▶ ACTIVITY
Return the lines of the data below in which the string "info" occurs.

▶ Saved entries
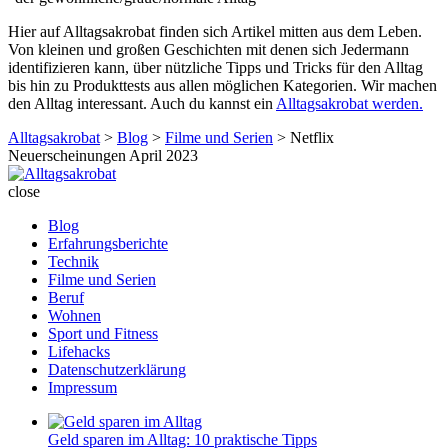
Hier auf Alltagsakrobat finden sich Artikel mitten aus dem Leben.
Von kleinen und großen Geschichten mit denen sich Jedermann
identifizieren kann, über nützliche Tipps und Tricks für den Alltag
bis hin zu Produkttests aus allen möglichen Kategorien. Wir machen
den Alltag interessant. Auch du kannst ein
Alltagsakrobat werden.
Alltagsakrobat
>
Blog
>
Filme und Serien
>
Netflix
Neuerscheinungen April 2023
Alltagsakrobat
close
Blog
Erfahrungsberichte
Technik
Filme und Serien
Beruf
Wohnen
Sport und Fitness
Lifehacks
Datenschutzerklärung
Impressum
Geld sparen im Alltag: 10 praktische Tipps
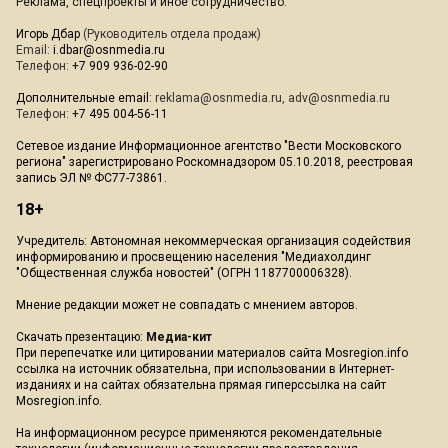
Реклама, спецпроекты и иное сотрудничество:
Игорь Дбар
(Руководитель отдела продаж)
Email:
i.dbar@osnmedia.ru
Телефон:
+7 909 936-02-90
Дополнительные email:
reklama@osnmedia.ru
,
adv@osnmedia.ru
Телефон:
+7 495 004-56-11
Сетевое издание Информационное агентство "Вести Московского
региона" зарегистрировано Роскомнадзором 05.10.2018, реестровая
запись ЭЛ № ФС77-73861.
18+
Учредитель: Автономная некоммерческая организация содействия
информированию и просвещению населения "Медиахолдинг
"Общественная служба новостей" (ОГРН 1187700006328).
Мнение редакции может не совпадать с мнением авторов.
Скачать презентацию:
Медиа-кит
При перепечатке или цитировании материалов сайта Mosregion.info
ссылка на источник обязательна, при использовании в Интернет-
изданиях и на сайтах обязательна прямая гиперссылка на сайт
Mosregion.info.
На информационном ресурсе применяются рекомендательные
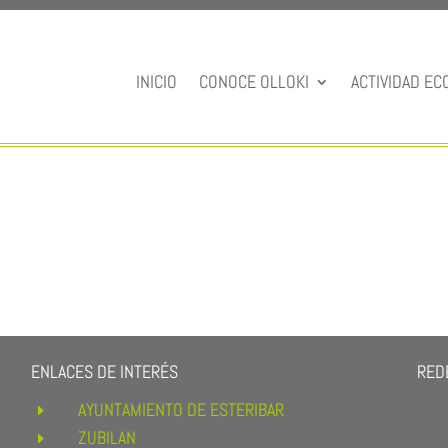
INICIO
CONOCE OLLOKI
ACTIVIDAD EC
ENLACES DE INTERÉS
REDE
AYUNTAMIENTO DE ESTERIBAR
E
ZUBILAN
E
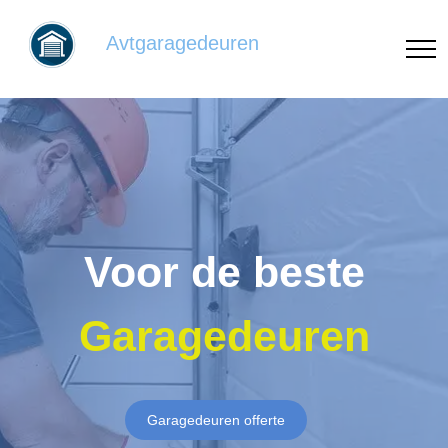
Avtgaragedeuren
Voor de beste
Garagedeuren
Garagedeuren offerte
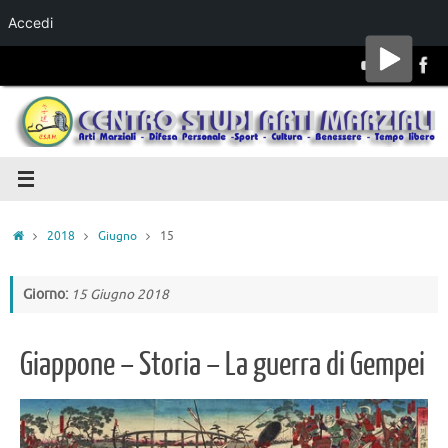
Accedi
Salta al
contenuto
2018
Giugno
15
Giorno:
15 Giugno 2018
Giappone – Storia – La guerra di Gempei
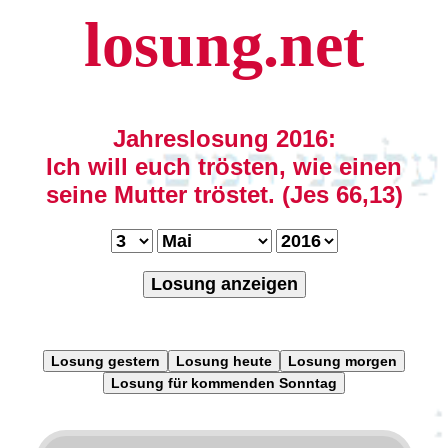
losung.net
Jahreslosung 2016:
Ich will euch trösten, wie einen
seine Mutter tröstet. (Jes 66,13)
Losung anzeigen
Losung gestern
Losung heute
Losung morgen
Losung für kommenden Sonntag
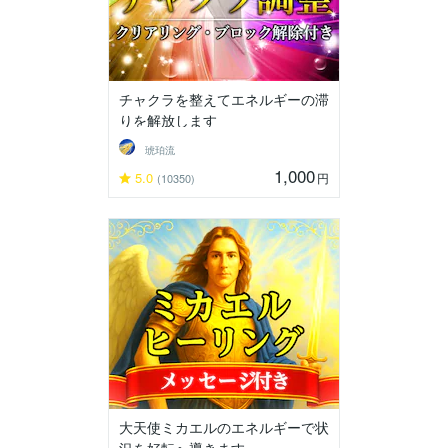
チャクラを整えてエネルギーの滞
りを解放します
琥珀流
1,000
5.0
円
(10350)
大天使ミカエルのエネルギーで状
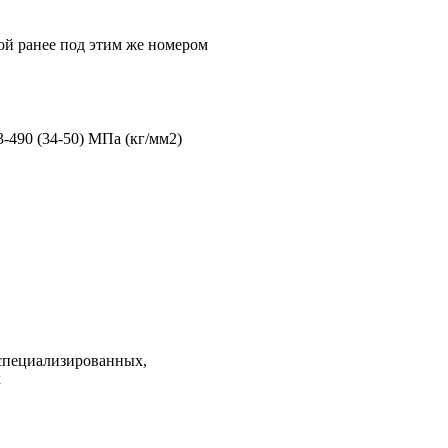
ой ранее под этим же номером
3-490 (34-50) МПа (кг/мм2)
 специализированных,
х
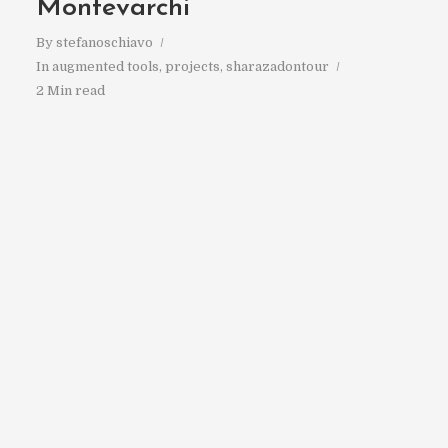
Montevarchi
By
stefanoschiavo
In
augmented tools
,
projects
,
sharazadontour
2 Min read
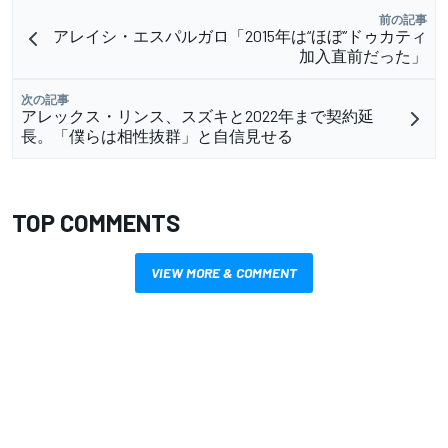
前の記事
アレイシ・エスパルガロ「2015年は“ほぼ”ドゥカティ
加入直前だった」
次の記事
アレックス・リンス、スズキと2022年まで契約延
長。「僕らは相性抜群」と自信見せる
TOP COMMENTS
VIEW MORE & COMMENT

▶ RESPONSE FOR THIS EXERCISE
При перепечатке или цитировании материалов сайта Mosregion.info
Mosregion.info.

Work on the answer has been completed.